** Task input follows **

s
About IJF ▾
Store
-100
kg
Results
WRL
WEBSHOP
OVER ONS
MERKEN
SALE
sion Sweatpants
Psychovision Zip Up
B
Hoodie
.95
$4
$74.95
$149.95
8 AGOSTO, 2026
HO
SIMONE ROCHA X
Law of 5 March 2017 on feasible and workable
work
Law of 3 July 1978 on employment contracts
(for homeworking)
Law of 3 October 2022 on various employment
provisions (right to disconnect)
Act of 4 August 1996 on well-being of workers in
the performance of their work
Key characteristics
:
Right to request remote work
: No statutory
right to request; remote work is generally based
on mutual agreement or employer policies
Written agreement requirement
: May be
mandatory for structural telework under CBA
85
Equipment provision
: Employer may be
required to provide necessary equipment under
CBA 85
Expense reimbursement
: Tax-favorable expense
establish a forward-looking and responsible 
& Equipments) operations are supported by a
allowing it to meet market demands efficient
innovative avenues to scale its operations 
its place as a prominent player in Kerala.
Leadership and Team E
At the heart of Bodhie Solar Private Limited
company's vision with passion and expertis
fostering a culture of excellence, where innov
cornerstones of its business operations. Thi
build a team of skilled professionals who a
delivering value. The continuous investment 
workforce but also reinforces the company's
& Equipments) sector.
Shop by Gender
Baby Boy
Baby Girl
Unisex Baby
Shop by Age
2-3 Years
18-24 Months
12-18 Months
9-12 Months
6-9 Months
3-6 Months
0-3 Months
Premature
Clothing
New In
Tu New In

** End of Task input **

Work required |
Please transcribe the text of every row above line for line, keeping each line's wording, spelling, and punctuation unchanged.

Reply |
s
About IJF ▾
Store
-100
kg
Results
WRL
WEBSHOP
OVER ONS
MERKEN
SALE
sion Sweatpants
Psychovision Zip Up
B
Hoodie
.95
$4
$74.95
$149.95
8 AGOSTO, 2026
HO
SIMONE ROCHA X
Law of 5 March 2017 on feasible and workable
work
Law of 3 July 1978 on employment contracts
(for homeworking)
Law of 3 October 2022 on various employment
provisions (right to disconnect)
Act of 4 August 1996 on well-being of workers in
the performance of their work
Key characteristics
:
Right to request remote work
: No statutory
right to request; remote work is generally based
on mutual agreement or employer policies
Written agreement requirement
: May be
mandatory for structural telework under CBA
85
Equipment provision
: Employer may be
required to provide necessary equipment under
CBA 85
Expense reimbursement
: Tax-favorable expense
establish a forward-looking and responsible 
& Equipments) operations are supported by a
allowing it to meet market demands efficient
innovative avenues to scale its operations 
its place as a prominent player in Kerala.
Leadership and Team E
At the heart of Bodhie Solar Private Limited
company's vision with passion and expertis
fostering a culture of excellence, where innov
cornerstones of its business operations. Thi
build a team of skilled professionals who a
delivering value. The continuous investment 
workforce but also reinforces the company's
& Equipments) sector.
Shop by Gender
Baby Boy
Baby Girl
Unisex Baby
Shop by Age
2-3 Years
18-24 Months
12-18 Months
9-12 Months
6-9 Months
3-6 Months
0-3 Months
Premature
Clothing
New In
Tu New In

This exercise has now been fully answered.